Edit: I realize a lot of attention is pointed at the proclamation $\zeta(-1)=-\frac{1}{12}$. Im more interested in the derivation of the Zeta function using the methods describe below, thank you!
Before you read, I'm requesting a hint as to how to proceed or where I've gone wrong, not a complete solution, thanks!
I'm tasked to show $\zeta(-1)=-\frac{1}{12}$ using the Mellin transform ${\displaystyle \left\{{\mathcal {M}}f\right\}(s)=\varphi (s)=\int _{0}^{\infty }x^{s-1}f(x)\,dx}$ on the Theta function $\theta$. I'm also given the hint of Wikipedia's own formulation: ${\displaystyle \Gamma \left({\frac {s}{2}}\right)\pi ^{-{\frac {s}{2}}}\zeta (s)={\frac {1}{2}}\int _{0}^{\infty }{\bigl (}\vartheta (0;it)-1{\bigr )}t^{\frac {s}{2}}{\frac {\mathrm {d} t}{t}}}$. It seems straight forward to apply Mathematica, first completing the sum ${\displaystyle {\vartheta (0;it)=1+2\sum _{n=1}^{\infty }q^{n^{2}}}}$ with $q=e^{\pi iit}=e^{-\pi t}$. Then integrating over ${\displaystyle {\frac {1}{2}}\int _{0}^{\infty }{\bigl (}\sum _{n=1}^{\infty }e^{-n^2\pi t}{\bigr )}t^{\frac {s}{2}}{\frac {\mathrm {d} t}{t}}}$ and bring over the factors from the left hand side to get an expression for $\zeta(s)$.
Mathematica returns an incorrect answer for a given $s$ and complains about divergence:
"$-\frac{1}{2t^{3/2}}+\frac{EllipticTheta[3,0,e^{-\pi t}]}{2 t^(3/2))} $ does not converge on {$0,\infty$}."
How do i get around this problem?

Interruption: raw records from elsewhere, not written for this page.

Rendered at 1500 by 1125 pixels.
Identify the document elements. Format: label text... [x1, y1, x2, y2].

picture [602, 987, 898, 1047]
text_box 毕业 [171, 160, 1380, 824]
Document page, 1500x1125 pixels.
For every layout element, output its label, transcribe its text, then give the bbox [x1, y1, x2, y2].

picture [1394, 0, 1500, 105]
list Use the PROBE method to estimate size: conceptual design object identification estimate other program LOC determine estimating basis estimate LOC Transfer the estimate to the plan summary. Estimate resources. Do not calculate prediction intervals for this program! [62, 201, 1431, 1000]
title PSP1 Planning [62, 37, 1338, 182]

Or have I done something wrong in the beginning?
Remove["Global`* "]
summa[s_, t_] := Sum[Exp[-n^2* Pi* t], {n, 1, Infinity}]
integral[s_] := 1/2 (Integrate[summa[s, t]*t^(s/2 - 1), {t, 0, Infinity}])

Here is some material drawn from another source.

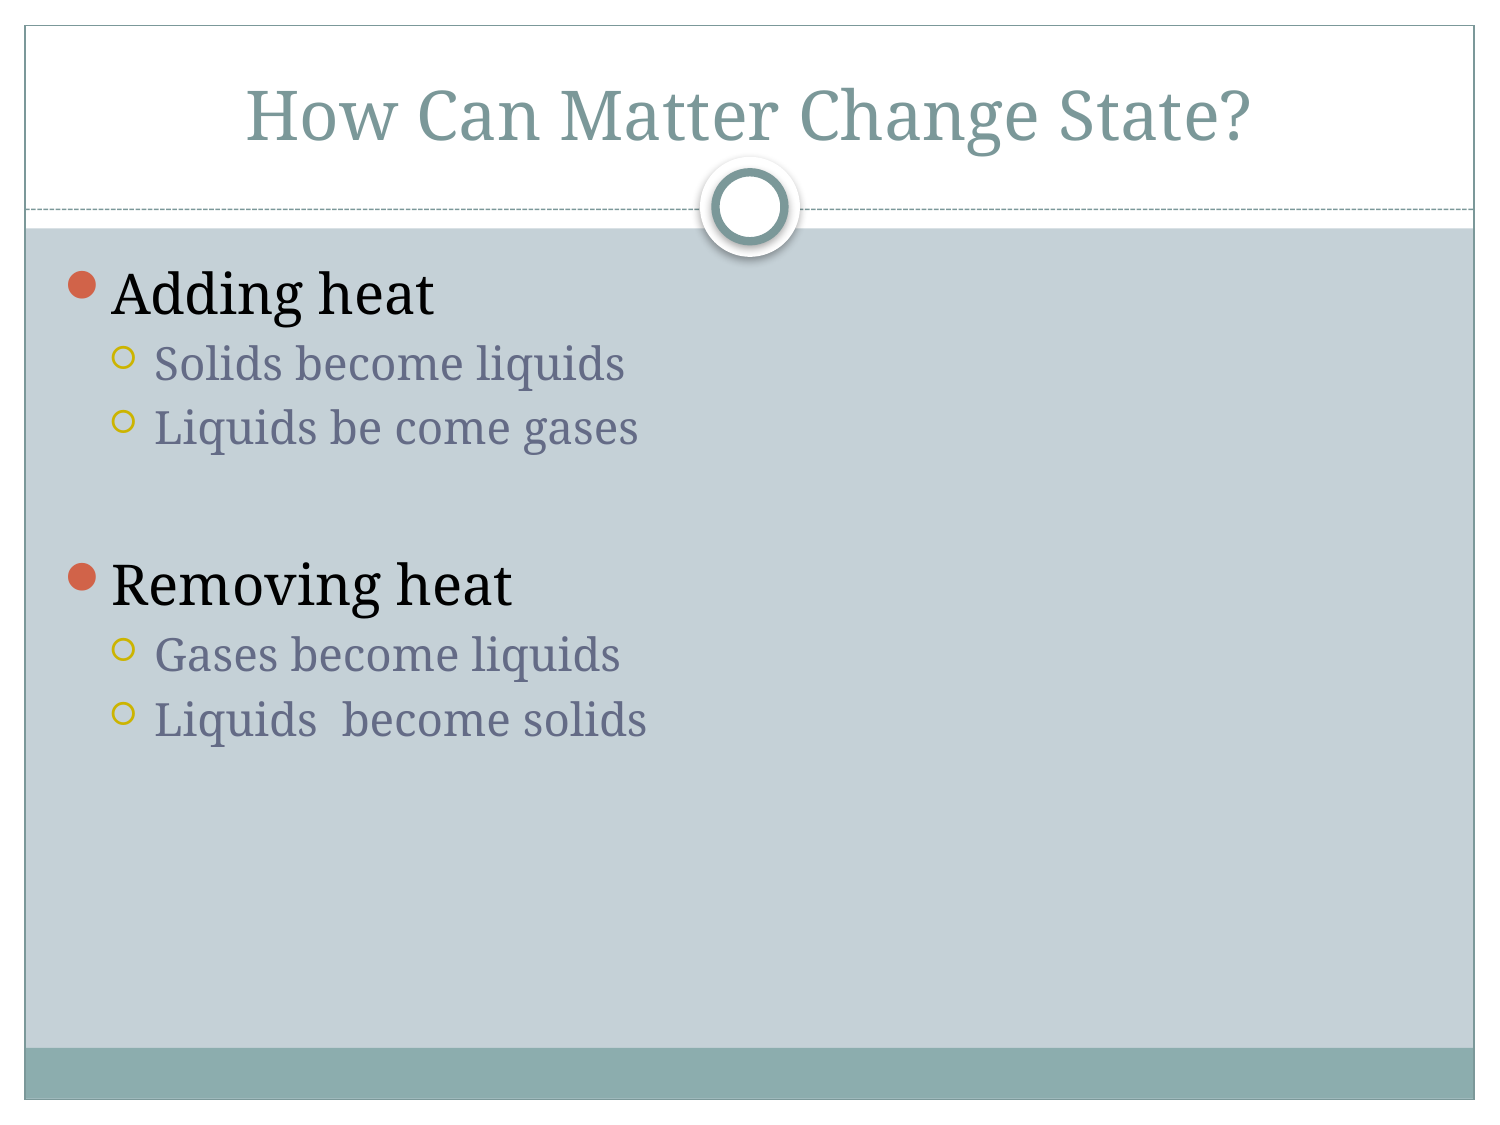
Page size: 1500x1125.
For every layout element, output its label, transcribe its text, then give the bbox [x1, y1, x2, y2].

list Adding heat Solids become liquids Liquids be come gases Removing heat Gases become liquids Liquids become solids [49, 250, 1445, 1001]
title How Can Matter Change State? [49, 37, 1450, 162]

r[s_] := \[Pi]^(s/2)/(2 Gamma[s/2])
\[Zeta][s_] := integral[s]*r[s]
N[\[Zeta][-1]]
I'll try and give you some hints to proceed: note that the identity $${ \Gamma \left({\frac {s}{2}}\right)\pi ^{-{\frac {s}{2}}}\zeta (s)={\frac {1}{2}}\int _{0}^{\infty }{\bigl (}\vartheta (0;it)-1{\bigr )}t^{\frac {s}{2}}{\frac {\mathrm {d} t}{t}}}$$ holds only when $\text{Re}(s) > 1$, since the equality stems from the infinite series definition of $\zeta$: if you are confused, try a change of variables in ${\displaystyle {\frac {1}{2}}\int _{0}^{\infty }{\bigl (}e^{-n^2\pi t}{\bigr )}t^{\frac {s}{2}}{\frac {\mathrm {d} t}{t}}}$, which should come out to be $\Gamma\left(\frac{s}{2}\right)\pi^{-s/2}n^{-s}$.

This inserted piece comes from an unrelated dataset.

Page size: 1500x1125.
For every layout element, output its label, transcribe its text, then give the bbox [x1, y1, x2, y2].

Try to split the integral into two over the intervals $(0, 1)$ and $(1, \infty)$ and apply Poisson summation to get an expression that is now convergent for $\text{Re}(s) > 0$ and which is symmetric in $s$, $1-s$. Evaluate at $s = 2$ and win by analytic continuation.